Druckartikel: Eine Busbekanntschaft

Eine Busbekanntschaft


Autor: Markus Häggberg

Lichtenfels, Freitag, 18. Oktober 2019

Markus Häggberg Neulich war es ganz alltäglich. Wenn man von Olaf mal absieht. Wir saßen im Kleinbus auf dem Weg zum Club-Heimspiel und hatten jede Menge Vorfreude. Und dann war da eben Olaf. Olaf ist...


Markus Häggberg Neulich war es ganz alltäglich. Wenn man von Olaf mal absieht. Wir saßen im Kleinbus auf dem Weg zum Club-Heimspiel und hatten jede Menge Vorfreude. Und dann war da eben Olaf.

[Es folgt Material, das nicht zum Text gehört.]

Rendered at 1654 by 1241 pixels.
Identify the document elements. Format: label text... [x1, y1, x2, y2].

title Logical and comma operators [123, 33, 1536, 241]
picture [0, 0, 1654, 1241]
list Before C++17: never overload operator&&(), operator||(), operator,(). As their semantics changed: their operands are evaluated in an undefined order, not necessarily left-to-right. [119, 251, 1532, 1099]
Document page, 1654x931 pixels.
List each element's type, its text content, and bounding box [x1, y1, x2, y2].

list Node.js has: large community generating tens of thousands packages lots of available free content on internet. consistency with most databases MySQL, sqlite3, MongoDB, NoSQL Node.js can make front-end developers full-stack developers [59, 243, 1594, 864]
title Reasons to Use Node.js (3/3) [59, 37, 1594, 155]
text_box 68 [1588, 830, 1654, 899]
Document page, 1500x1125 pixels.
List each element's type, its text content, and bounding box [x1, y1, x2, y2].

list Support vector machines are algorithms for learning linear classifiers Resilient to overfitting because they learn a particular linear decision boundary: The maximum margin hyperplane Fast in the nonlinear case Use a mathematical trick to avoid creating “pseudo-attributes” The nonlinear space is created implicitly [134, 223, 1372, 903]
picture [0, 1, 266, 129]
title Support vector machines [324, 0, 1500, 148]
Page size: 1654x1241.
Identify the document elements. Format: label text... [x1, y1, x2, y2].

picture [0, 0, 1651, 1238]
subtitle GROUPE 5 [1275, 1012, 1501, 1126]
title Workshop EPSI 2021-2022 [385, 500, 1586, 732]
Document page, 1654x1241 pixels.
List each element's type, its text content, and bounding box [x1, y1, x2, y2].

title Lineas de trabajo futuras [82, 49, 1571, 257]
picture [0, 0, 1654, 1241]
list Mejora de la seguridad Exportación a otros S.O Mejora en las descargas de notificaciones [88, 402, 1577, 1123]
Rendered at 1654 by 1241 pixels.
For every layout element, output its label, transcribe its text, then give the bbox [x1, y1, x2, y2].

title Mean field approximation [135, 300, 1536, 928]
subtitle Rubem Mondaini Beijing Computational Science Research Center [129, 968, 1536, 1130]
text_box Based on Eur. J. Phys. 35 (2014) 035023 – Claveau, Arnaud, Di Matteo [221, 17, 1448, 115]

Olaf ist ein netter Kerl, hat für jedes Trauma Verständnis und kann dabei unheimlich militant werden. So ein echter Klugscheißer mit Korrektheit im Herzen. Wie er in diese Clique und in diesen Bus geraten konnte, war im Nachhinein irgendwie schwer zu rekonstruieren, jedenfalls war er da. So auf Höhe Ebensfeld sollte sich zeigen, dass Olafs Humor pädagogische Anklänge hatte. Jemand von uns bat, das Radio lauter zu stellen, weil er die aus ihm kommende "schwarze Musik" toll fand. Ein bisschen ungefragt war sich Olaf nicht ganz sicher, ob man noch Schwarzer sagt. Jedenfalls suchte er uns bis kurz vor Zapfendorf zu sensibilisieren.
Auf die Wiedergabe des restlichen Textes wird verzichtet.